Un peu plus tard à quatorze heures les ombres s’allongent déjà. Un geai part en piqué et atterrit sur la route. Deux veaux se lèchent. La montagne entièrement rousse. Le chemin creux jonché de feuilles. Le pylône comme un géant satisfait. Les dernières flamboyances du bois. Il y a de l’allant dans ces couleurs d’écureuils. Des envies de partir (l’automne, c’est la saison des départs). Cet or précieux qui file entre nos doigts. Mais la main ne se serre pas, on ouvre les doigts, on fait un mouvement comme pour dire « à quoi bon », et on reste figé dans cette position, avec les deux mains ouvertes, comme pour saisir un ballon invisible ou comme pour une prière.

Le jaune orangé des mélèzes sur la crête : tout l’étonnement de l’automne. Les courses des gamins qui jouent au foot dans le terrain communal du village. Cette incroyable lumière de fin d’automne. Pour un peu le panneau qui annonce la salle de « la joie de vivre » ne paraîtrait pas si mensonger. Joie de vivre en automne. Un très mauvais titre. On sent qu’il faudrait des nuances, creuser des ombres, ne pas se laisser ainsi aller à des épanchements, à laisser libre cours à une satisfaction qu’on sait menacée, éphémère, etc. (Mais ces couleurs ! Ce châtaignier chatoyant ! Ces mélèzes, encore ces mélèzes !)

Route aux quatre-vingt couleurs (on pense ici à celle, en technicolor, du Magicien d’Oz !), route lumineuse et douce. On irait bien ronronner à quatre pattes dans ces feuilles. On se souvient de certaines marches quand on était enfant ou encore jeune homme en compagnie du père : c’est cette douceur-là que l’on retrouve ici.

Plein soleil d’automne, énorme, radieux. Et de rouler au pas derrière ce tracteur qui traîne le produit de la traite permet de découvrir encore de nouvelles perspectives. Ce petit abri dont le toit est recouvert de feuilles jaunes. L’ordonnancement admirable de ces jardins. La couleur brune des chèvres de montagne, en parfaite harmonie avec ce paysage. Plus un fruit au cognassier, mais que ces lignes rouges sur la façade des maisons prennent bien la lumière ! (Prendre la lumière est une drôle d’expression. Il faudrait dire : accueillir la lumière, s’offrir à la lumière…)

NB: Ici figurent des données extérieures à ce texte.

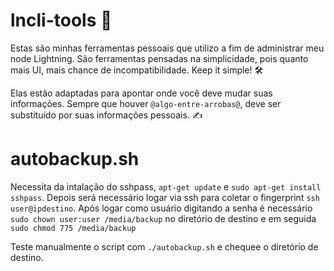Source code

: # lncli-tools 🔧

Estas são minhas ferramentas pessoais que utilizo a fim de administrar meu node Lightning. São ferramentas pensadas na simplicidade, pois quanto mais UI, mais chance de incompatibilidade. Keep it simple! 🛠️

Elas estão adaptadas para apontar onde você deve mudar suas informações. Sempre que houver `@algo-entre-arrobas@`, deve ser substituído por suas informações pessoais. ✍️

# autobackup.sh

Necessita da intalação do sshpass, `apt-get update` e `sudo apt-get install sshpass`.
Depois será necessário logar via ssh para coletar o fingerprint `ssh user@ipdestino`.
Após logar como usuário digitando a senha é necessário `sudo chown user:user /media/backup` no diretório de destino e em seguida `sudo chmod 775 /media/backup
`

Teste manualmente o script com `./autobackup.sh` e chequee o diretório de destino.

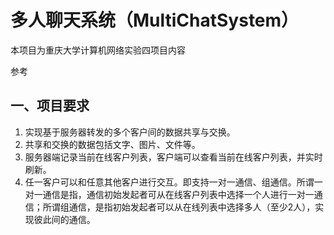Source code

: # 多人聊天系统（MultiChatSystem）
本项目为重庆大学计算机网络实验四项目内容

参考

## 一、项目要求
1. 实现基于服务器转发的多个客户间的数据共享与交换。
2. 共享和交换的数据包括文字、图片、文件等。
3. 服务器端记录当前在线客户列表，客户端可以查看当前在线客户列表，并实时刷新。
4. 任一客户可以和任意其他客户进行交互。即支持一对一通信、组通信。所谓一对一通信是指，通信初始发起者可从在线客户列表中选择一个人进行一对一通信；所谓组通信，是指初始发起者可以从在线列表中选择多人（至少2人），实现彼此间的通信。

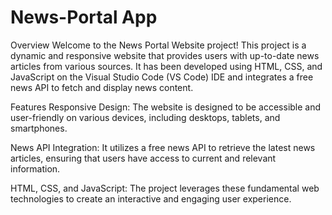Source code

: # News-Portal App

Overview
Welcome to the News Portal Website project! This project is a dynamic and responsive website that provides users with up-to-date news articles from various sources. It has been developed using HTML, CSS, and JavaScript on the Visual Studio Code (VS Code) IDE and integrates a free news API to fetch and display news content.

Features
Responsive Design: The website is designed to be accessible and user-friendly on various devices, including desktops, tablets, and smartphones.

News API Integration: It utilizes a free news API to retrieve the latest news articles, ensuring that users have access to current and relevant information.

HTML, CSS, and JavaScript: The project leverages these fundamental web technologies to create an interactive and engaging user experience.

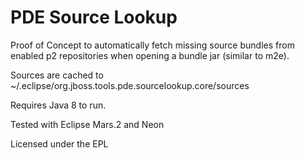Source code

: # PDE Source Lookup

Proof of Concept to automatically fetch missing source bundles from enabled p2 repositories when opening a bundle jar (similar to m2e).

Sources are cached to ~/.eclipse/org.jboss.tools.pde.sourcelookup.core/sources

Requires Java 8 to run. 

Tested with Eclipse Mars.2 and Neon

Licensed under the EPL
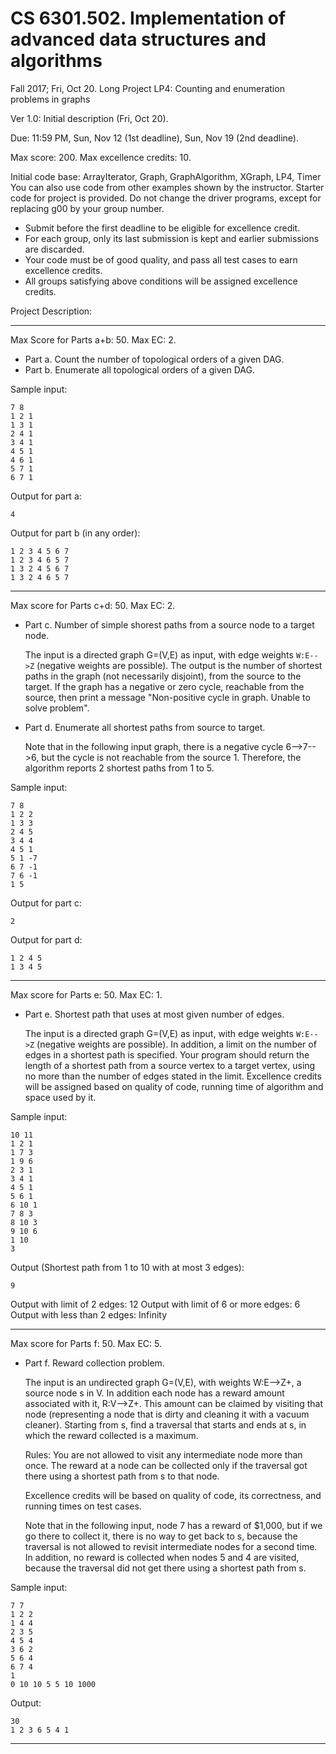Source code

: 
# CS 6301.502.  Implementation of advanced data structures and algorithms

Fall 2017;  Fri, Oct 20.
Long Project LP4: Counting and enumeration problems in graphs

Ver 1.0: Initial description (Fri, Oct 20).

Due: 11:59 PM, Sun, Nov 12 (1st deadline), Sun, Nov 19 (2nd deadline).

Max score: 200.  Max excellence credits: 10.

Initial code base: ArrayIterator, Graph, GraphAlgorithm, XGraph, LP4, Timer
You can also use code from other examples shown by the instructor.
Starter code for project is provided.  Do not change the driver programs,
except for replacing g00 by your group number.

* Submit before the first deadline to be eligible for excellence credit. 
* For each group, only its last submission is kept and earlier submissions are discarded. 
* Your code must be of good quality, and pass all test cases to earn excellence credits.
* All groups satisfying above conditions will be assigned excellence credits.

Project Description:

____________________________________________________________________

Max Score for Parts a+b: 50.  Max EC: 2.

* Part a. Count the number of topological orders of a given DAG.
* Part b. Enumerate all topological orders of a given DAG.

Sample input:

    7 8
    1 2 1
    1 3 1
    2 4 1
    3 4 1
    4 5 1
    4 6 1
    5 7 1
    6 7 1

Output for part a:

    4

Output for part b (in any order):

    1 2 3 4 5 6 7
    1 2 3 4 6 5 7
    1 3 2 4 5 6 7
    1 3 2 4 6 5 7
________________________________________________________________________

Max score for Parts c+d: 50.  Max EC: 2.

*   Part c. Number of simple shorest paths from a source node to a target node.

    The input is a directed graph G=(V,E) as input, with edge weights
    `W:E-->Z` (negative weights are possible).  The output is the number of
    shortest paths  in the graph (not necessarily disjoint), from the source
    to the target.  If the graph has a negative or zero cycle, reachable from the
    source, then print a message "Non-positive cycle in graph.  Unable to solve problem".

*   Part d. Enumerate all shortest paths from source to target.

    Note that in the following input graph, there is a negative cycle 6-->7-->6,
    but the cycle is not reachable from the source 1.  Therefore, the algorithm
    reports 2 shortest paths from 1 to 5.

Sample input:

    7 8 
    1 2 2
    1 3 3
    2 4 5
    3 4 4
    4 5 1
    5 1 -7
    6 7 -1
    7 6 -1
    1 5

Output for part c:

    2

Output for part d:

    1 2 4 5
    1 3 4 5
_______________________________________________________________________

Max score for Parts e: 50.  Max EC: 1.

*   Part e. Shortest path that uses at most given number of edges.

    The input is a directed graph G=(V,E) as input, with edge weights
    `W:E-->Z` (negative weights are possible).  In addition, a limit on
    the number of edges in a shortest path is specified.  Your program
    should return the length of a shortest path from a source vertex
    to a target vertex, using no more than the number of edges stated
    in the limit.  Excellence credits will be assigned based on quality of code,
    running time of algorithm and space used by it.

Sample input:

    10 11
    1 2 1
    1 7 3
    1 9 6
    2 3 1
    3 4 1
    4 5 1
    5 6 1
    6 10 1
    7 8 3
    8 10 3
    9 10 6
    1 10
    3

Output (Shortest path from 1 to 10 with at most 3 edges):

    9

Output with limit of 2 edges: 12
Output with limit of 6 or more edges: 6
Output with less than 2 edges: Infinity
____________________________________________________________________
Max score for Parts f: 50.  Max EC: 5.

*   Part f. Reward collection problem.

    The input is an undirected graph G=(V,E), with weights W:E-->Z+, a
    source node s in V.  In addition each node has a reward amount
    associated with it, R:V-->Z+.  This amount can be claimed by visiting
    that node (representing a node that is dirty and cleaning it with a
    vacuum cleaner).  Starting from s, find a traversal that starts and
    ends at s, in which the reward collected is a maximum.  

    Rules: You are not allowed to visit any intermediate node more than once.
    The reward at a node can be collected only if the traversal got there using
    a shortest path from s to that node.

    Excellence credits will be based on quality of code, its correctness, and
    running times on test cases.

    Note that in the following input, node 7 has a reward of $1,000, but
    if we go there to collect it, there is no way to get back to s,
    because the traversal is not allowed to revisit intermediate nodes for
    a second time.  In addition, no reward is collected when nodes 5 and 4
    are visited, because the traversal did not get there using a shortest
    path from s.

Sample input:

    7 7
    1 2 2
    1 4 4
    2 3 5
    4 5 4
    3 6 2
    5 6 4
    6 7 4
    1
    0 10 10 5 5 10 1000

Output:

    30
    1 2 3 6 5 4 1
________________________________________________________________
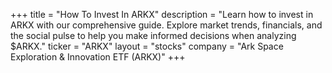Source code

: +++
title = "How To Invest In ARKX"
description = "Learn how to invest in ARKX with our comprehensive guide. Explore market trends, financials, and the social pulse to help you make informed decisions when analyzing $ARKX."
ticker = "ARKX"
layout = "stocks"
company = "Ark Space Exploration & Innovation ETF (ARKX)"
+++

Voici cette combe au fond de laquelle se tend le Grand Arc et s’ouvre la Maurienne, cette combe qui, en temps normal, procure déjà un plaisir particulier. Aujourd’hui n’est pas un temps normal, aujourd’hui est un temps de grande intensité, un temps de clarté inhabituelle, un temps où même le passant le plus obtus, le plus indifférent, le plus englué dans les soucis s’exclame : « que c’est beau ! »

Folle générosité de l’automne, de la lumière, du soleil d’automne. On n’éprouve pour cela une sorte de passion, presque comparable au sentiment amoureux. Naturellement le fait qu’on sache ces couleurs promises à une disparition imminente renforce leur attrait. Mais on ne s’en désole plus. Que tout cela soit éphémère, que peut-être on n’arrive même pas jusqu’au bout de la route à cause du verglas (et ici la voiture dérape légèrement…) n’est pas si grave. D’accord. J’accepte. C’était beau, ça l’est encore, merci. Merci. Merci.

Hommage à l’automne, à la générosité de l’automne. Généreux est l’automne. Plus que le printemps. C’est peut-être aujourd’hui le jour qui convient pour changer les drapeaux, pour les remplacer par ces drapeaux neufs ramenés par nos voisins d’un voyage au Népal. Hommage aux couleurs, à la lumière, à la beauté du monde.

Je sais. En ce moment, ma grand-mère – et avec elle beaucoup d’autres – est en train de mourir. Je sais. Peut-être en ce moment des êtres chers sont en train de souffrir. Je sais : en ce moment, des êtres chers sont en train de souffrir. Je sais, en ce paysage, la coupure de la souffrance, partout saignante, et la confusion embusquée. Je sais tout cela, qui n’entame en rien l’éclat du présent.